Dissecting Diets – Expert Panel Ranks DASH Diet First, Paleo Last

[ Watch the Video: Best Diets Rated – DASH Takes Top Spot ]
Lee Rannals
for redOrbit.com – Your Universe Online

U.S. News & World Report published its fourth annual Best Diets rankings this week, ranking DASH Diet as best and the Paleo Diet as dead last. The latest Best Diets ranking includes a collection of 32 in-depth analyses, reviewed by a panel of nutrition and health experts. In order for a diet to make the top of the list, it has to be relatively easy to follow, nutritious, safe, effective for weight loss and protective against diabetes and heart disease.
The Dietary Approaches to Stop Hypertension, or DASH diet, topped the list, outscoring both the TLC Diet and the much vaunted Mediterranean diet. This diet was developed to help fight high blood pressure, but has also shown nutritional completeness, safety, ability to prevent or control diabetes, and a strong role in heart health. This diet may not be the best for weight loss, but it does provide great nutrition and a healthy heart.
The DASH diet essentially emphasizes foods like fruits, vegetables, whole grains, lean protein and low-fat dairy. It also requires participants to shun things like high-calorie and high-fat sweets and red meat. Finally, the DASH diet says participants should cut back on salt.
The Therapeutic Lifestyle Changes (TLC) diet took second place on the rankings. This diet was created by the National Institutes of Health (NIH) and is particularly good at promoting cardiovascular health. This diet works by asking people to choose a target calorie level, cut saturated fat to less than seven percent of daily calories and consume no more than 200 milligrams of dietary cholesterol per day, which is about two ounces of cheese.

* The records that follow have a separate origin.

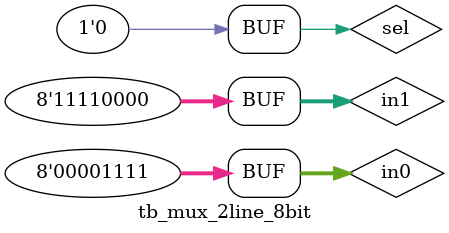
<source format=v>
module tb_mux_2line_8bit();
	reg [7:0] in0, in1;
	reg sel;
	wire [7:0] out;

	mux_2line_8bit uut(in0, in1, sel, out);

	initial
	begin
		in0 = 8'h0f;
		in1 = 8'hf0;
		#10 sel = 0;
		#10 sel = 1;
		#10 sel = 0;
	end

	initial
	begin
		$monitor("sel:%x | out:%x", sel, out);
	end
endmodule

</source>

Weight Watchers took home the prize for the best weight-loss diet, while the Biggest Loser diet was tied for second place along with the Jenny Craig diet and Raw food diet. Weight Watchers assigns every food a points value, based on its protein, carbohydrate, fat, fiber, calories and how hard your body has to work to burn it off. This diet also won the award for the easiest diet to follow. Experts say that this diet has been proven to help people lose weight and keep it off.
The Paleo Diet first rose to popularity in the 1970s by asking people to follow a diet similar to what our ancestors in the Paleolithic era 2.6 million to 10,000 years ago would have eaten. People following this diet are asked to eat like hunter-gatherers, consuming lots of produce and animal protein while steering clear of processed sugar, grains, legumes and dairy.
The caveman diet was the most searched term on Google in 2013, but the latest ranking shows it falls dead last in both overall health and weight-loss. Experts say the diet was too restrictive for people to follow long-term and that it limited some essential nutrients. While the idea of eating like our ancestors seems attractive to some, the authors of the new report suggest sticking to modern-day diets like DASH, TLC and Mediterranean instead.